#### PROBLEM REQUIREMENTS:
Copy each line containing the word "significant" from the records that follow, please.

#### EXTRACTED RECORDS:
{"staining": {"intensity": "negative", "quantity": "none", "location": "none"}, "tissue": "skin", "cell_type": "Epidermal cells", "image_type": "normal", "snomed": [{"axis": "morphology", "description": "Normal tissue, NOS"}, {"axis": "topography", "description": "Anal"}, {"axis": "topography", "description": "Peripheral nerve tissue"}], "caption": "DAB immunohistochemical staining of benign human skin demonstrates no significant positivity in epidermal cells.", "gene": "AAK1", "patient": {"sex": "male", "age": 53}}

* * *

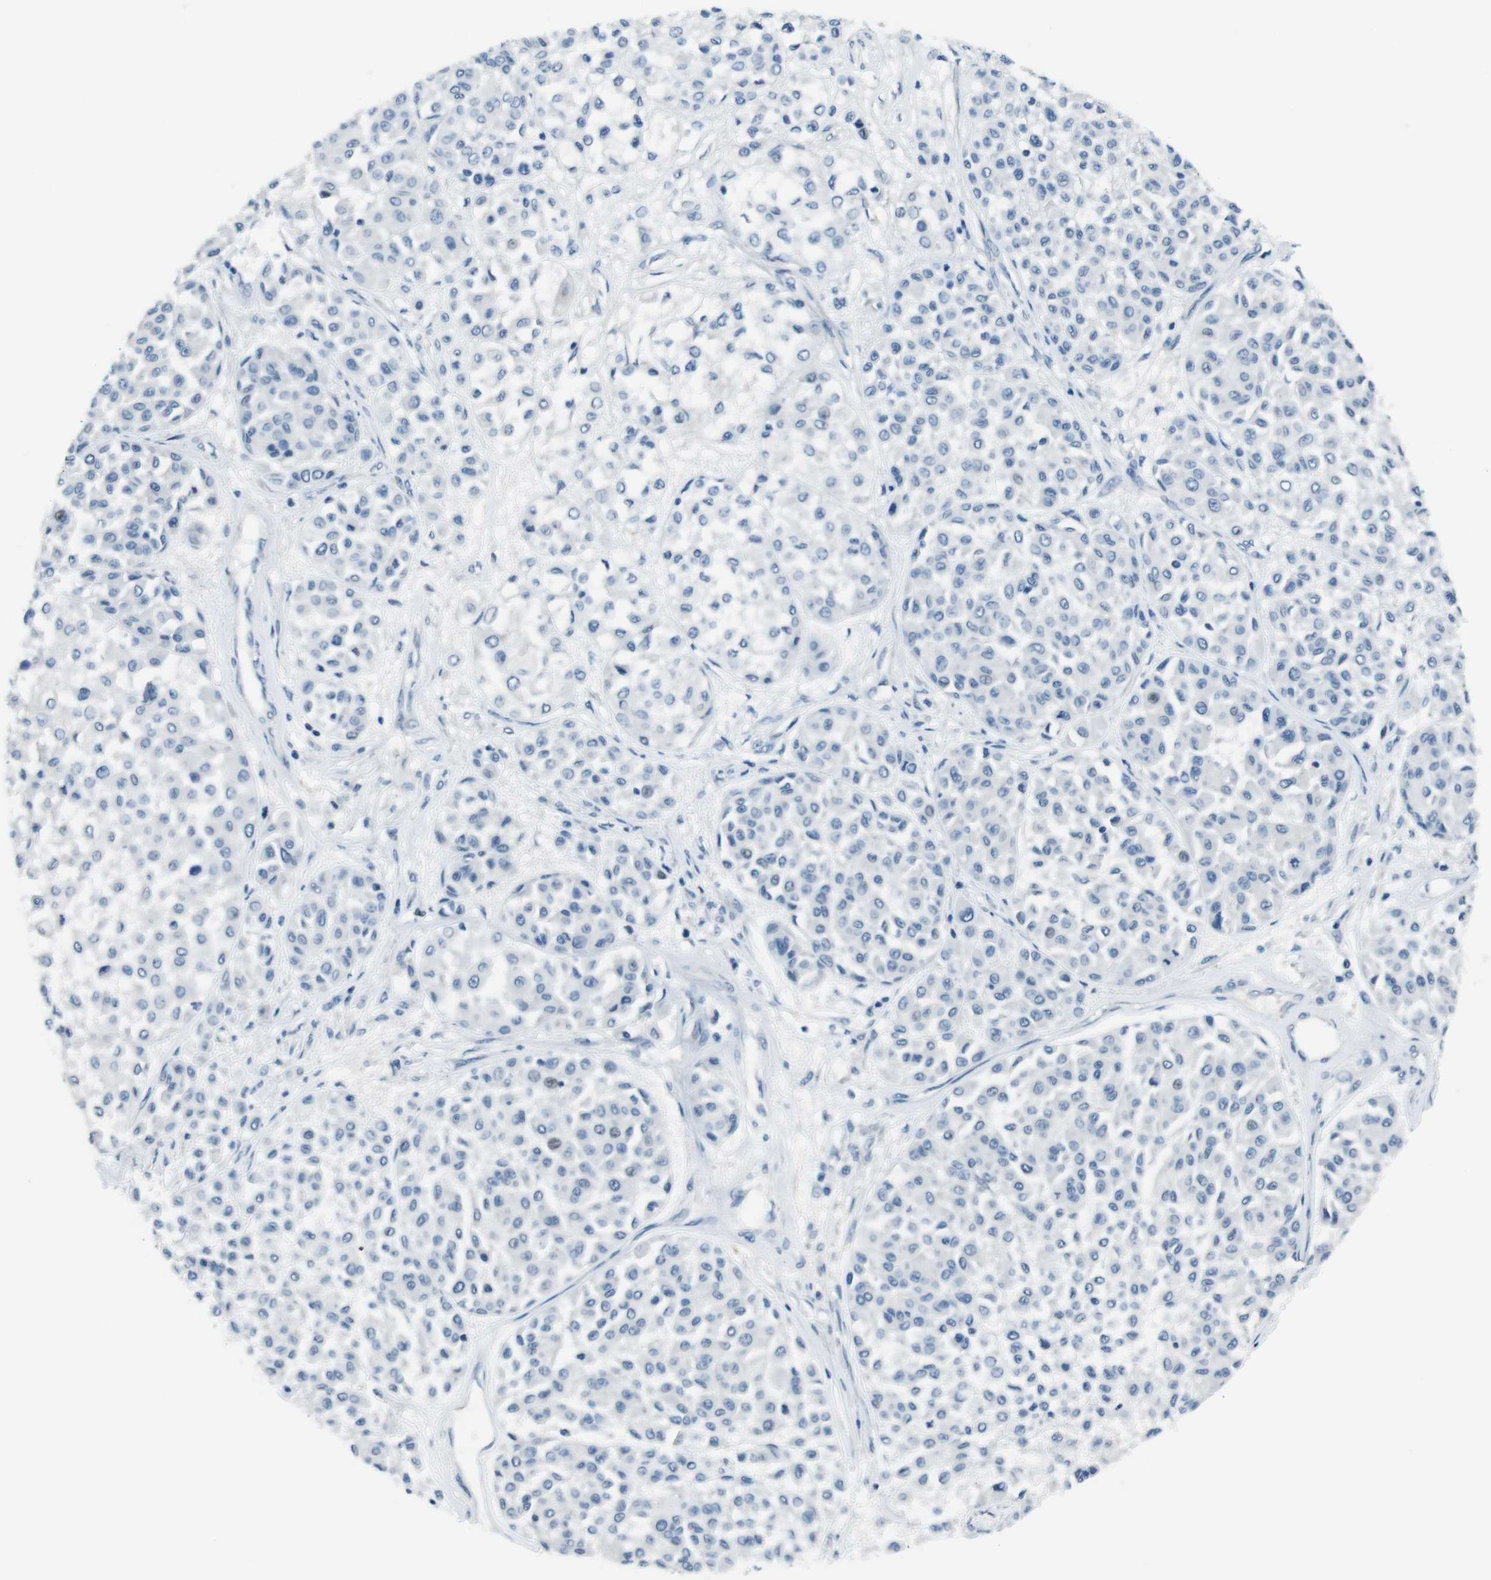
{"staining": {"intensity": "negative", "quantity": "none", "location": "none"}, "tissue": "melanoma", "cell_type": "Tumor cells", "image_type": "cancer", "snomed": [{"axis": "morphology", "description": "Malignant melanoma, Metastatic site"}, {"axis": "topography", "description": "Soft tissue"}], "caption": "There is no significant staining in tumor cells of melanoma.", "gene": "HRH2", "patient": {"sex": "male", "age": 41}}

==

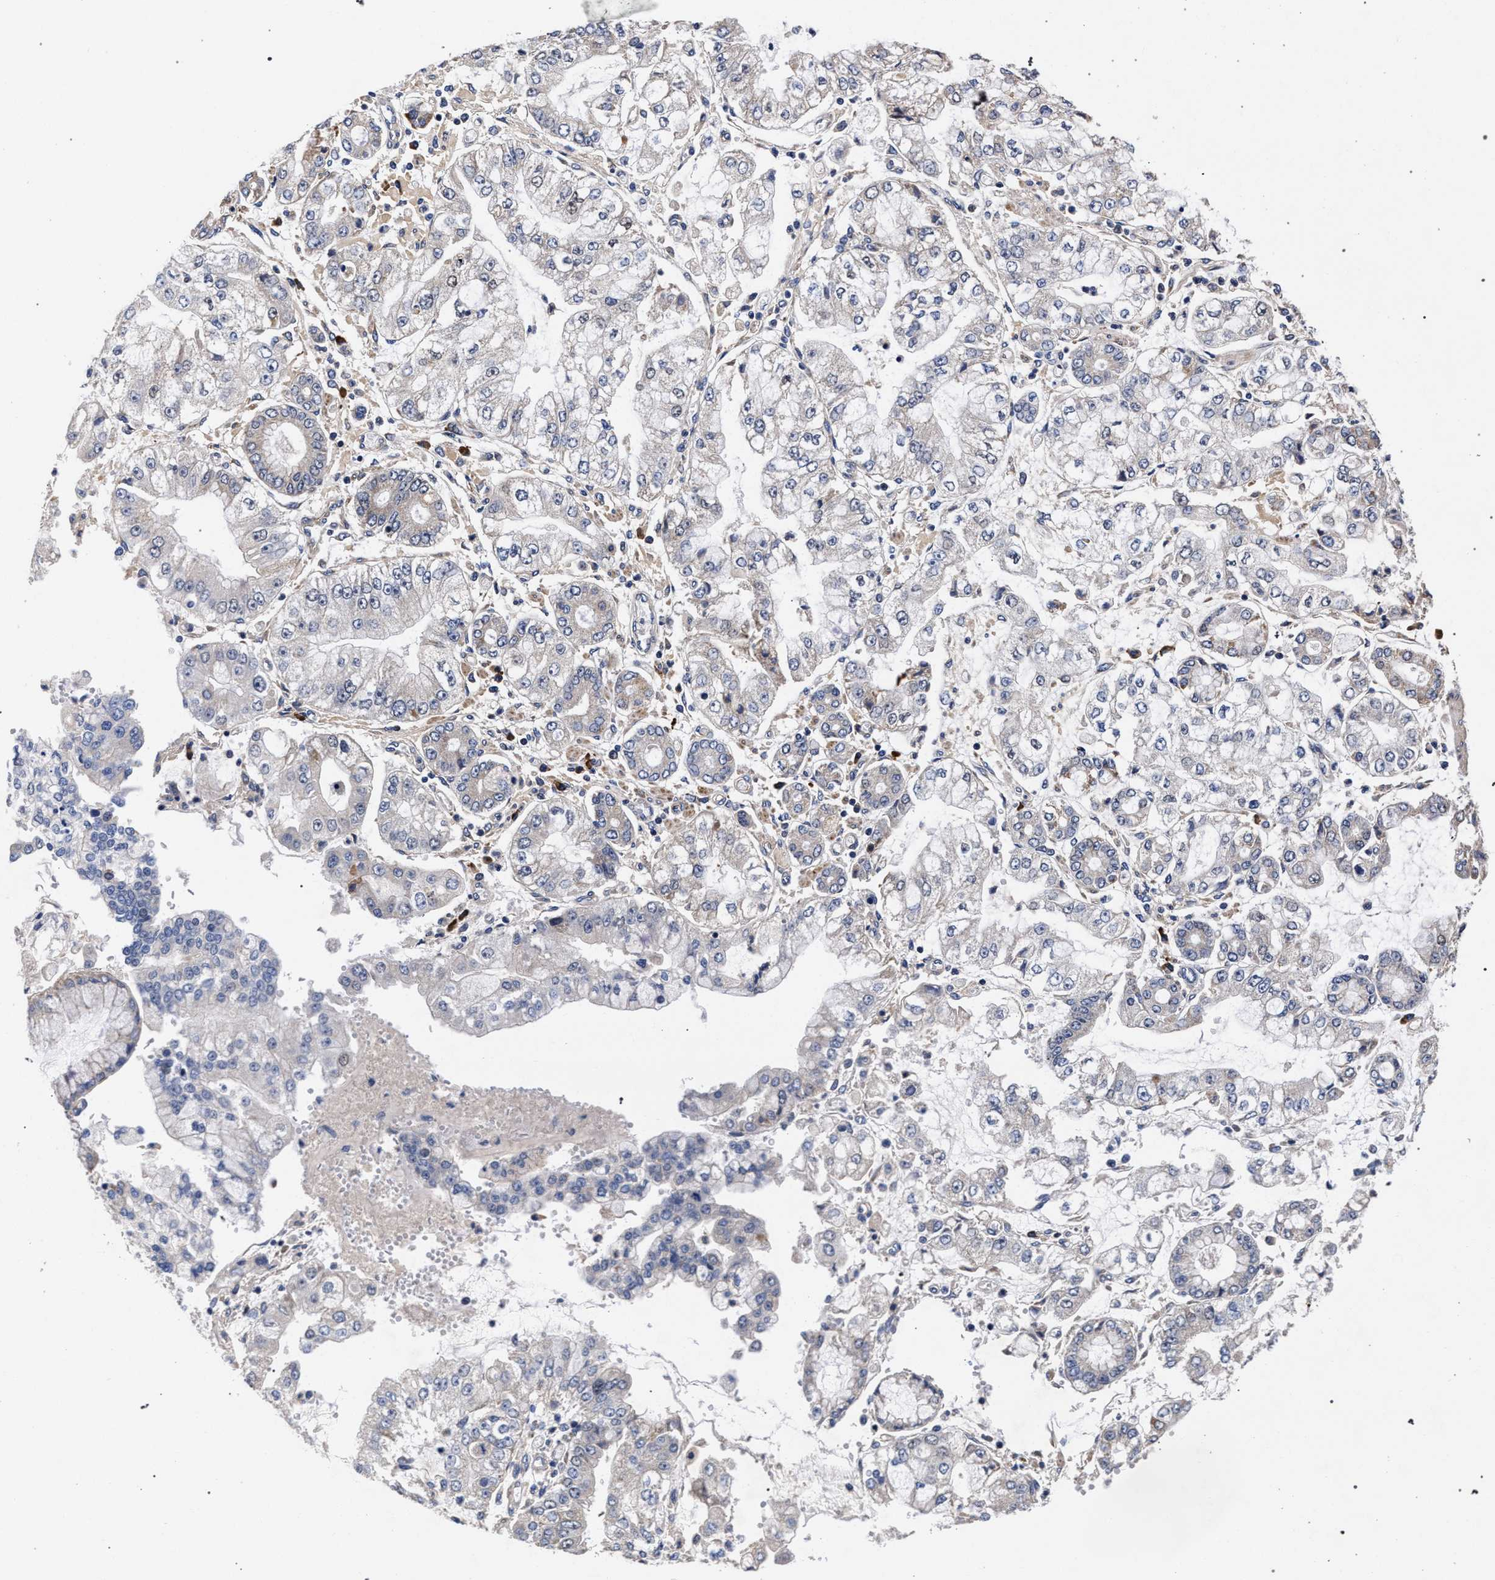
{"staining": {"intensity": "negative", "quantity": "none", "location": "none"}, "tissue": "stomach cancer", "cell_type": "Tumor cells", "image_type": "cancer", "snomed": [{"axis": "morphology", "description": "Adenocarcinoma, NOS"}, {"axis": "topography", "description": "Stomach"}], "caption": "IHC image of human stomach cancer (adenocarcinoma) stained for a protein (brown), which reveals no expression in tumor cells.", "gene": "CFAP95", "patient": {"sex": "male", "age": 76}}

#### RESULT OF THIS EXERCISE:
{"staining": {"intensity": "negative", "quantity": "none", "location": "none"}, "tissue": "skin", "cell_type": "Epidermal cells", "image_type": "normal", "snomed": [{"axis": "morphology", "description": "Normal tissue, NOS"}, {"axis": "topography", "description": "Anal"}, {"axis": "topography", "description": "Peripheral nerve tissue"}], "caption": "DAB immunohistochemical staining of benign human skin demonstrates no significant positivity in epidermal cells.", "gene": "AAK1", "patient": {"sex": "male", "age": 53}}
{"staining": {"intensity": "negative", "quantity": "none", "location": "none"}, "tissue": "melanoma", "cell_type": "Tumor cells", "image_type": "cancer", "snomed": [{"axis": "morphology", "description": "Malignant melanoma, Metastatic site"}, {"axis": "topography", "description": "Soft tissue"}], "caption": "There is no significant staining in tumor cells of melanoma.", "gene": "HRH2", "patient": {"sex": "male", "age": 41}}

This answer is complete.